▶ [Work instruction]:
Could you find every line in the entries below that holds the word "margin" and copy it?
---
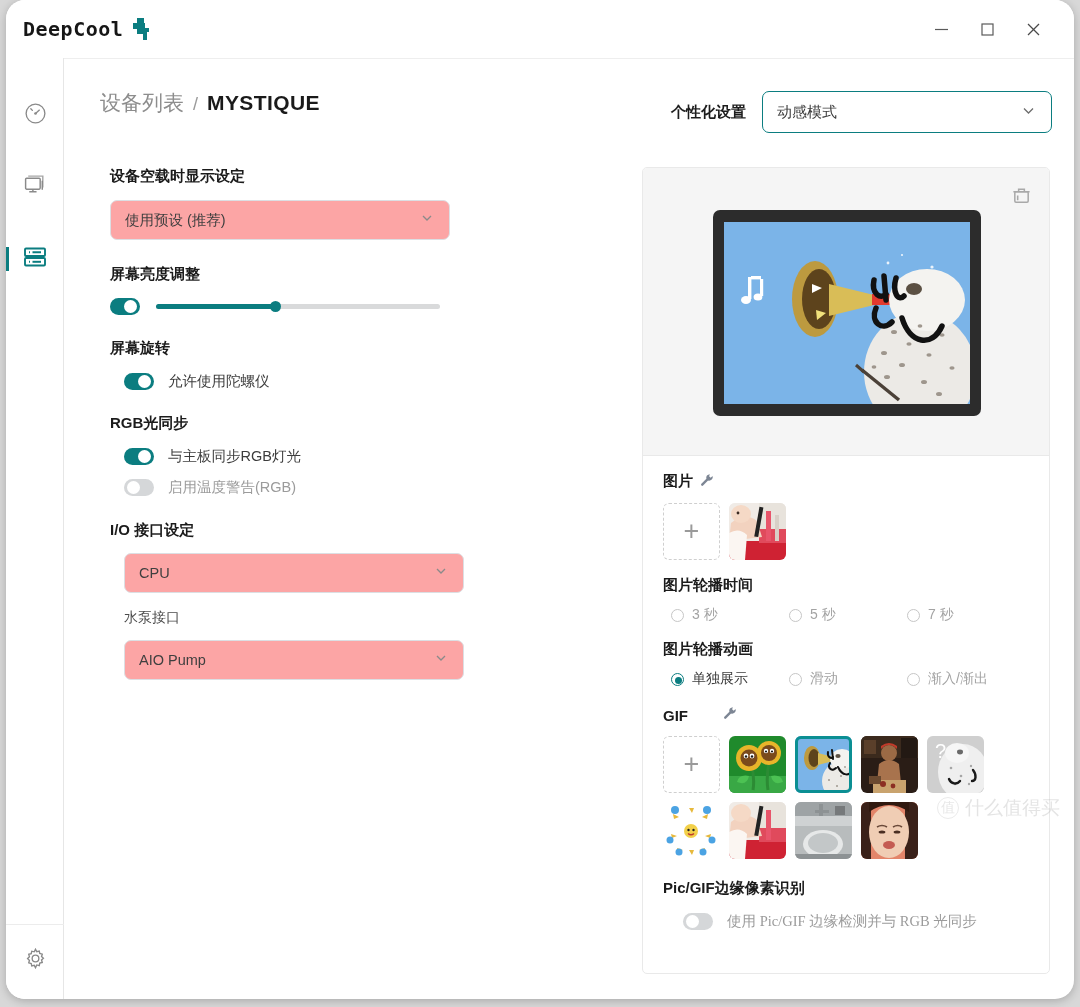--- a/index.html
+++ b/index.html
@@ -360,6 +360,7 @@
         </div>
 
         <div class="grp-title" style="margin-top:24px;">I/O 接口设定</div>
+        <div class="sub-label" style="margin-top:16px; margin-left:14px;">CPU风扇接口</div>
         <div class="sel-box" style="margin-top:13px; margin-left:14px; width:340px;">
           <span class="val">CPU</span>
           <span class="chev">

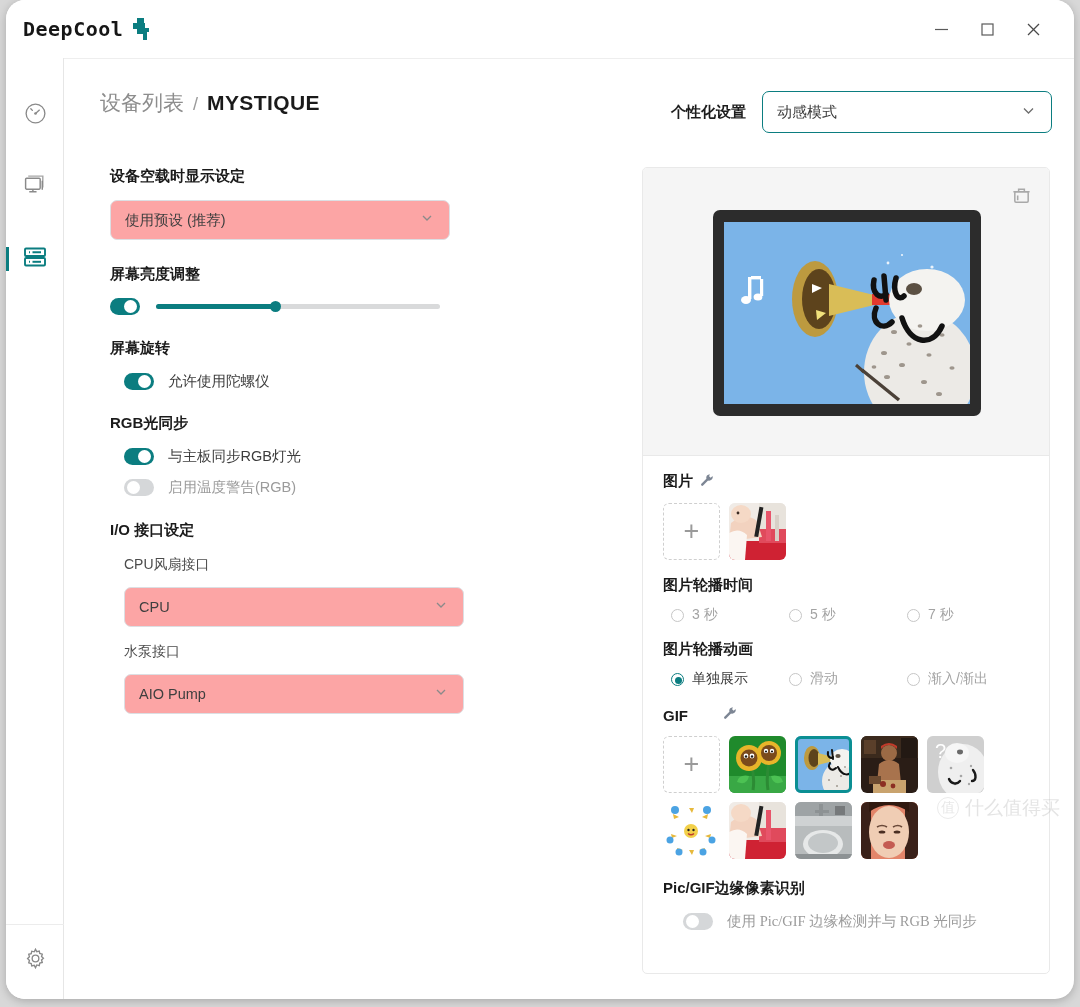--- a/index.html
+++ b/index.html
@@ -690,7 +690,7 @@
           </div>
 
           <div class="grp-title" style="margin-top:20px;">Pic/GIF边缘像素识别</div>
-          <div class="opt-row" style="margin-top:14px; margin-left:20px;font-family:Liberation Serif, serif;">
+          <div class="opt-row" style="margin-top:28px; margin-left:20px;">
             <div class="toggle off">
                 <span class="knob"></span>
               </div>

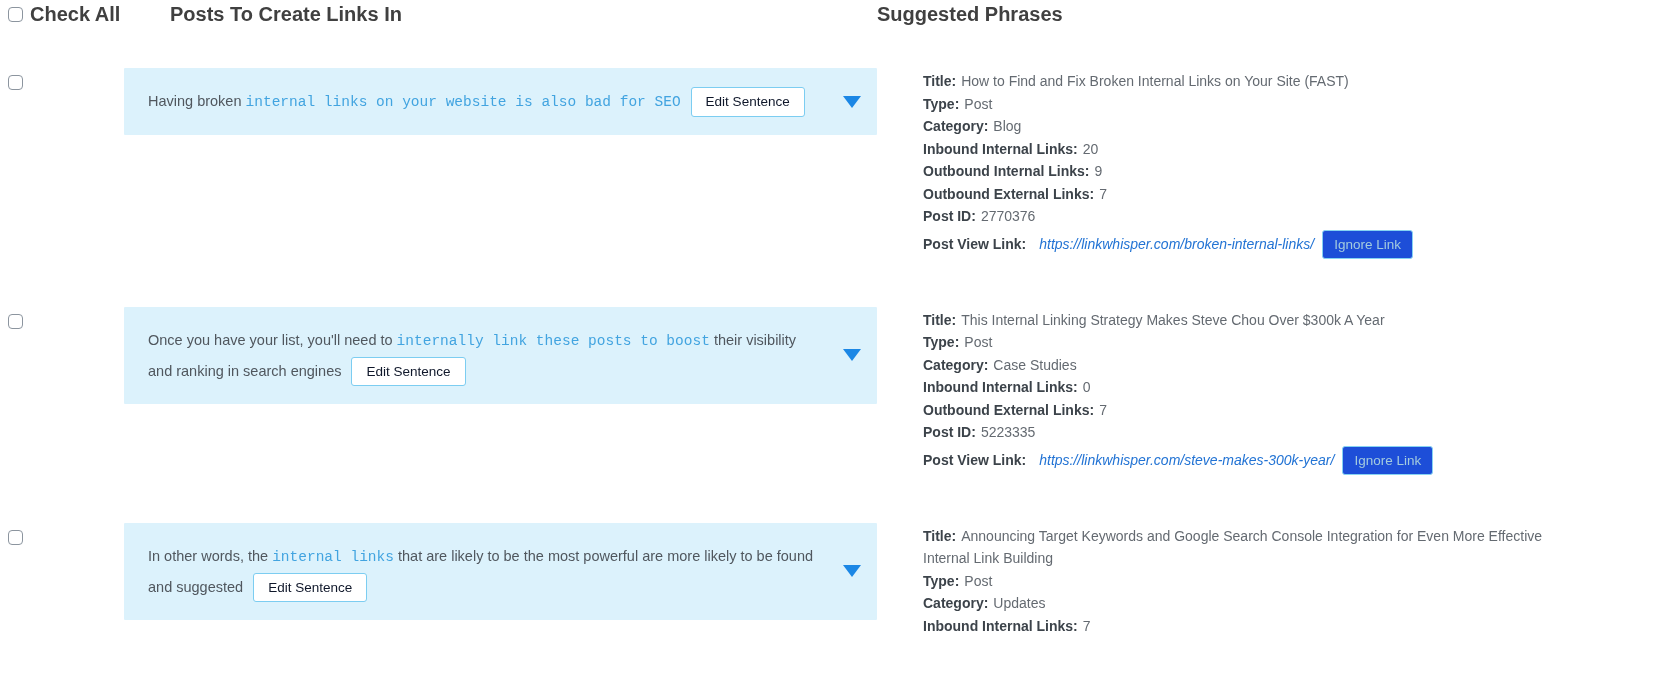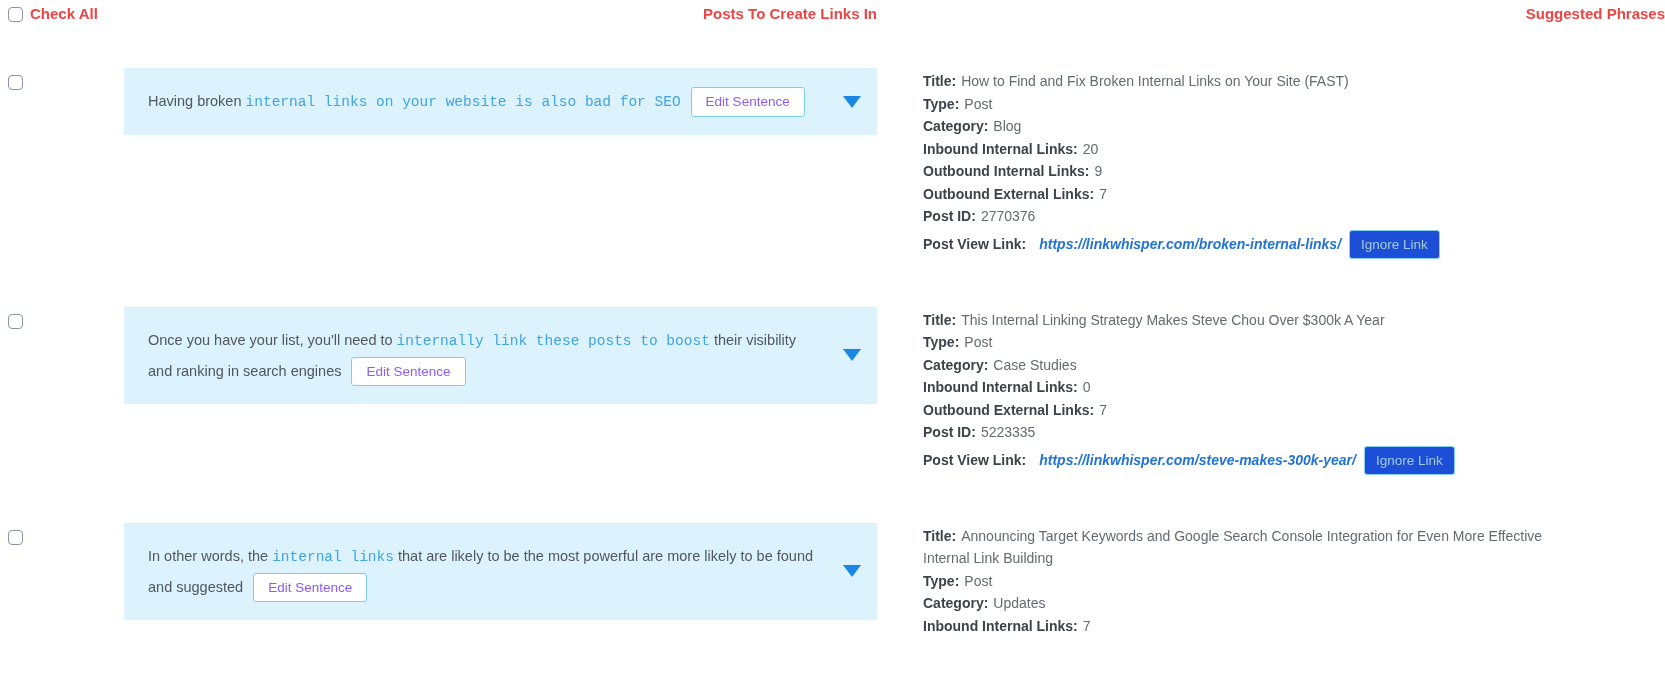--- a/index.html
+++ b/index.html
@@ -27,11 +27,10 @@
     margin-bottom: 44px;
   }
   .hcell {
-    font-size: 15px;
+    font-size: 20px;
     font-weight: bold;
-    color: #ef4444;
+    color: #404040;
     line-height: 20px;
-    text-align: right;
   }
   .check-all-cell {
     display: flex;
---
▶ [Answer below]:
         <div class="grp-title" style="margin-top:24px;">I/O 接口设定</div>
+        <div class="sub-label" style="margin-top:16px; margin-left:14px;">CPU风扇接口</div>
         <div class="sel-box" style="margin-top:13px; margin-left:14px; width:340px;">
           <div class="grp-title" style="margin-top:20px;">Pic/GIF边缘像素识别</div>
-          <div class="opt-row" style="margin-top:14px; margin-left:20px;font-family:Liberation Serif, serif;">
+          <div class="opt-row" style="margin-top:28px; margin-left:20px;">
     margin-bottom: 44px;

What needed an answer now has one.